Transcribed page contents
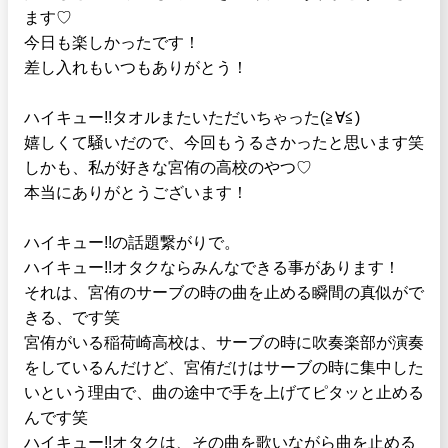
ます♡
今日も楽しかったです！
差し入れもいつもありがとう！
ハイキュー!!タオルまたいただいちゃった(≧∀≦)
嬉しくて騒いだので、今回もうるさかったと思います笑
しかも、私が好きな宮侑の高校のやつ♡
本当にありがとうございます！
ハイキュー!!の話題繋がりで。
ハイキュー!!オタクならみんなできる事があります！
それは、宮侑のサーブの時の曲を止める瞬間の真似がで
きる、です笑
宮侑がいる稲荷崎高校は、サーブの時に吹奏楽部が演奏
をしているんだけど、宮侑だけはサーブの時に集中した
いという理由で、曲の途中で手を上げてピタッと止める
んです笑
ハイキュー!!オタクは、その曲を歌いながら曲を止める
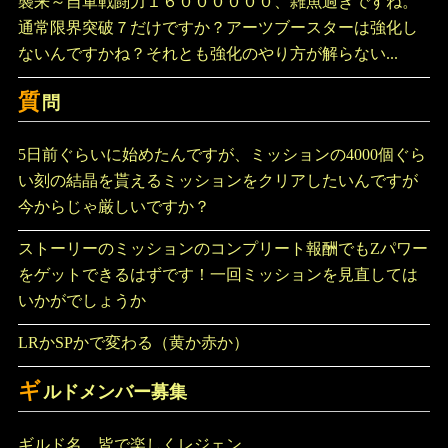
襲来～自軍戦闘力１６００００００、雑魚過ぎですね。
通常限界突破７だけですか？アーツブースターは強化し
ないんですかね？それとも強化のやり方が解らない...
質
問
5日前ぐらいに始めたんですが、ミッションの4000個ぐら
い刻の結晶を貰えるミッションをクリアしたいんですが
今からじゃ厳しいですか？
ストーリーのミッションのコンプリート報酬でもZパワー
をゲットできるはずです！一回ミッションを見直しては
いかがでしょうか
LRかSPかで変わる（黄か赤か）
ギ
ルドメンバー募集
ギルド名 皆で楽しくレジェン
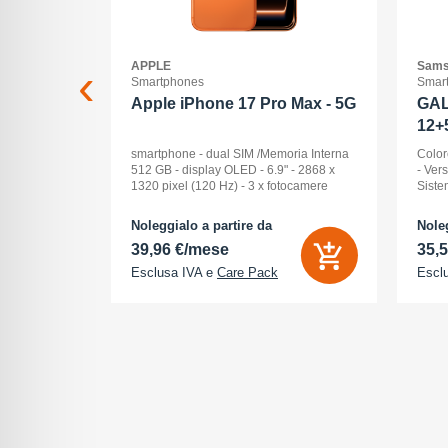
APPLE
Sams
Smartphones
Smar
2+512GB
Apple iPhone 17 Pro Max - 5G
GAL
12+
ck Audio: No
smartphone - dual SIM /Memoria Interna
Color
: 16 -
512 GB - display OLED - 6.9" - 2868 x
- Ver
Pollici
1320 pixel (120 Hz) - 3 x fotocamere
Siste
ay: Dynamic
posteriori 48 MP, 48 MP, 48 MP - front
Displ
na (ROM):
camera 18 Megapixel - arancione
AMOLE
Noleggialo a partire da
Noleg
 0 GB - Dual
cosmico
512 G
39,96 €/mese
35,
Esclusa IVA e
Care Pack
Escl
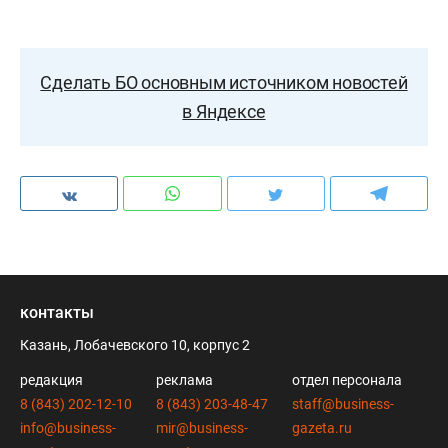
Сделать БО основным источником новостей
в Яндексе
контакты
Казань, Лобачевского 10, корпус 2
редакция
реклама
отдел персонала
8 (843) 202-12-10
8 (843) 203-48-47
staff@business-
info@business-
mir@business-
gazeta.ru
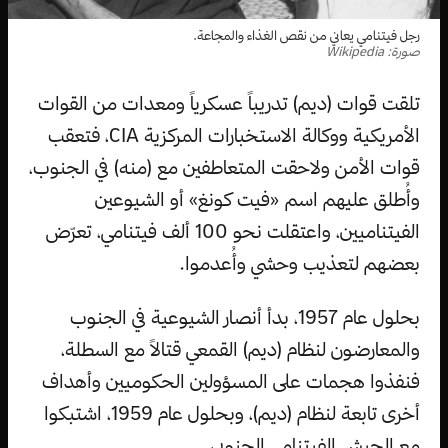
رجل فيتنامي يعاني من نقص الغذاء والمجاعة.
صورة: Wikipedia
تلقت قوات (ديم) تدريباً عسكرياً ومعدات من القوات
الأمريكية ووكالة الاستخبارات المركزية CIA، فتعقب
قوات الأمن ولاحقت المتعاطفين مع (منه) في الجنوب،
وأُطلق عليهم اسم «فيت كونغ» أو الشيوعين
الفيتناميين، واعتقلت نحو 100 ألف فيتنامي، تعرّض
بعضهم لتعذيب وحشي وأُعدموا.
بحلول عام 1957، بدأ أنصار الشيوعية في الجنوب
والمعارضون لنظام (ديم) القمعي قتالاً مع السطلة،
فنفذوا هجمات على المسؤولين الحكوميين وأهداف
أخرى تابعة لنظام (ديم)، وبحلول عام 1959، اشتبكوا
مع الجيش الفيتنامي الجنوبي.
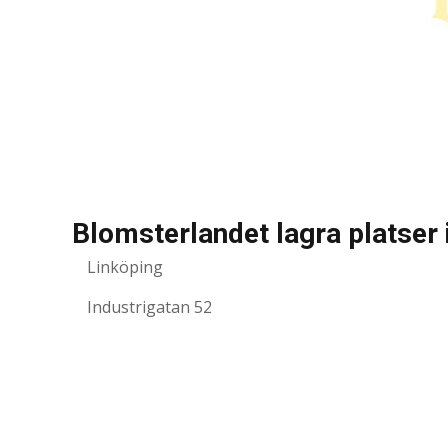
Blomsterlandet lagra platser 
Linköping
Industrigatan 52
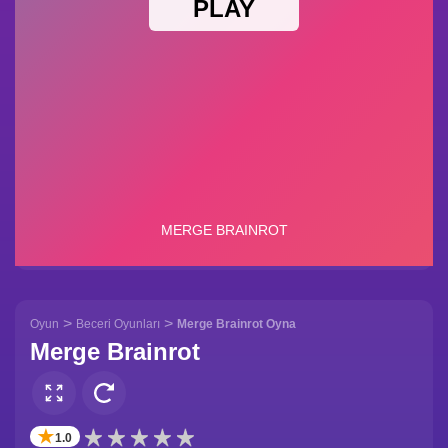
>
>
Oyun
Beceri Oyunları
Merge Brainrot Oyna
Merge Brainrot
✭
1.0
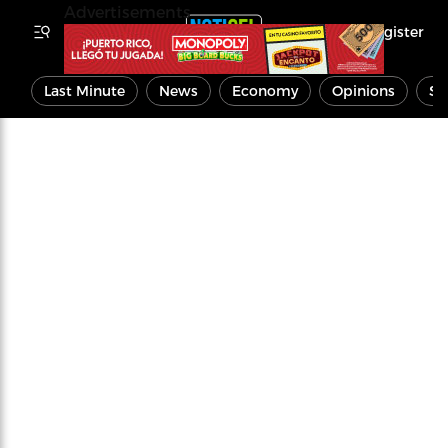
Advertisements
Register
Last Minute
News
Economy
Opinions
Sp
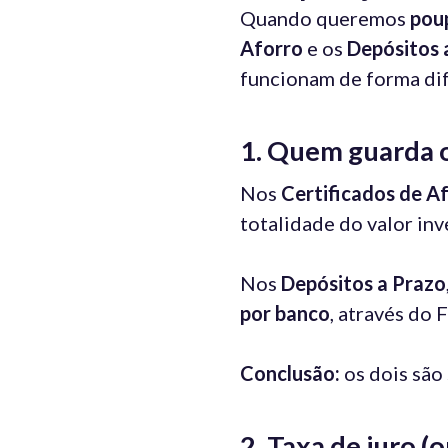
Quando queremos
pou
Aforro
e os
Depósitos 
funcionam de forma dif
1. Quem guarda 
Nos
Certificados de A
totalidade do valor inv
Nos
Depósitos a Prazo
por banco
, através do 
Conclusão:
os dois são 
2. Taxa de juro 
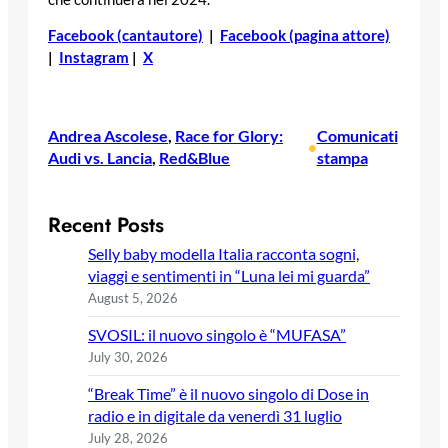
Facebook (cantautore)
|
Facebook (pagina attore)
|
Instagram
|
X
Andrea Ascolese
, 
Race for Glory:
Comunicati
•
Audi vs. Lancia
, 
Red&Blue
stampa
Recent Posts
Selly baby modella Italia racconta sogni,
viaggi e sentimenti in “Luna lei mi guarda”
August 5, 2026
SVOSIL: il nuovo singolo è “MUFASA”
July 30, 2026
“Break Time” è il nuovo singolo di Dose in
radio e in digitale da venerdì 31 luglio
July 28, 2026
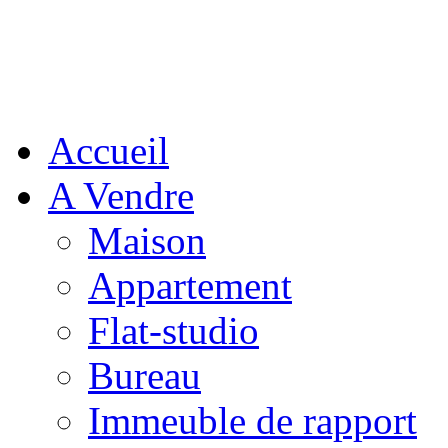
Accueil
A Vendre
Maison
Appartement
Flat-studio
Bureau
Immeuble de rapport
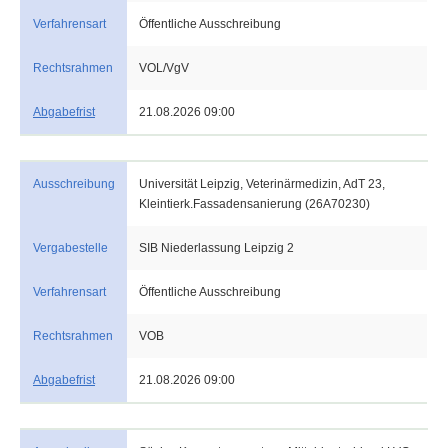
Verfahrensart
Öffentliche Ausschreibung
Rechtsrahmen
VOL/VgV
Abgabefrist
21.08.2026 09:00
Ausschreibung
Universität Leipzig, Veterinärmedizin, AdT 23,
Kleintierk.Fassadensanierung (26A70230)
Vergabestelle
SIB Niederlassung Leipzig 2
Verfahrensart
Öffentliche Ausschreibung
Rechtsrahmen
VOB
Abgabefrist
21.08.2026 09:00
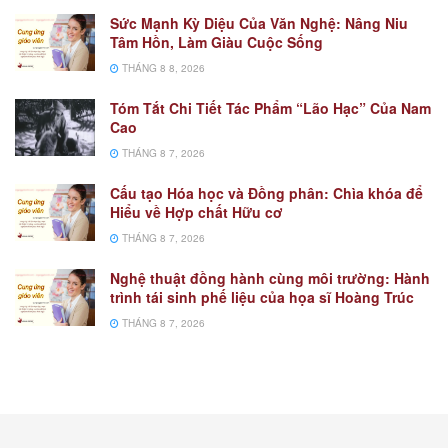
Sức Mạnh Kỳ Diệu Của Văn Nghệ: Nâng Niu
Tâm Hồn, Làm Giàu Cuộc Sống
THÁNG 8 8, 2026
Tóm Tắt Chi Tiết Tác Phẩm “Lão Hạc” Của Nam
Cao
THÁNG 8 7, 2026
Cấu tạo Hóa học và Đồng phân: Chìa khóa để
Hiểu về Hợp chất Hữu cơ
THÁNG 8 7, 2026
Nghệ thuật đồng hành cùng môi trường: Hành
trình tái sinh phế liệu của họa sĩ Hoàng Trúc
THÁNG 8 7, 2026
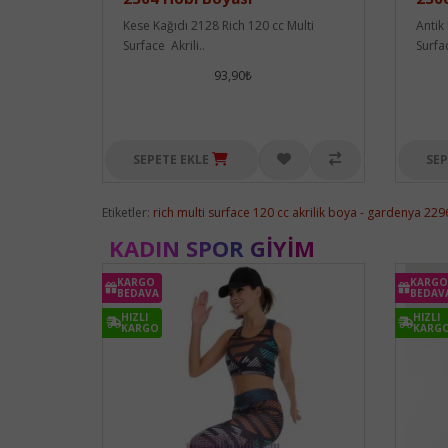
Kese Kağıdı 2128 Rich 120 cc Multi
Antik
Surface Akrili..
Surfa
93,90₺
SEPETE EKLE
SEP
Etiketler:
rich multi surface 120 cc akrilik boya - gardenya 22
KADIN SPOR GIYIM
KARGO
KARGO
BEDAVA
BEDAV
HIZLI
HIZLI
KARGO
KARG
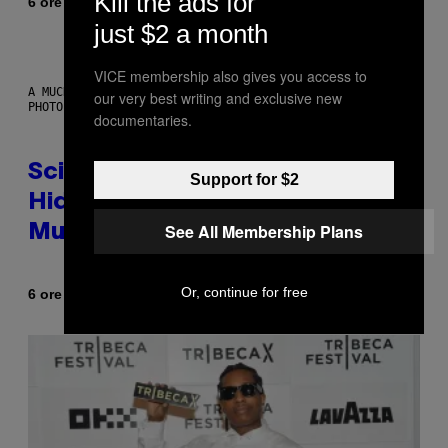
Kill the ads for
Di
6 ore fa
Luis Prada
just $2 a month
VICE membership also gives you access to
A MUCH, MUCH OLDER CHILEAN MUMMY THAN THOSE IN QUESTION.
our very best writing and exclusive new
PHOTO: MARTIN BERNETTI/AFP VIA GETTY IMAGES
documentaries.
Scientists Found Smallpox DNA
Support for $2
Hidden in 500-Year-Old Chilean
See All Membership Plans
Mummies
Or, continue for free
Di
6 ore fa
Luis Prada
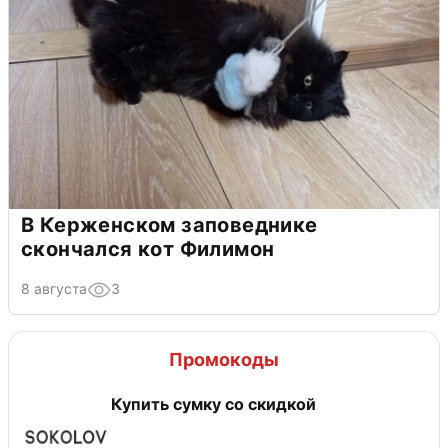
В Керженском заповеднике
скончался кот Филимон
8 августа
3
Промокоды
Купить сумку со скидкой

Directions for this task: Look over the records above and copy each line that includes the string "قوات".

Finished exercise:
تلقت قوات (ديم) تدريباً عسكرياً ومعدات من القوات
قوات الأمن ولاحقت المتعاطفين مع (منه) في الجنوب،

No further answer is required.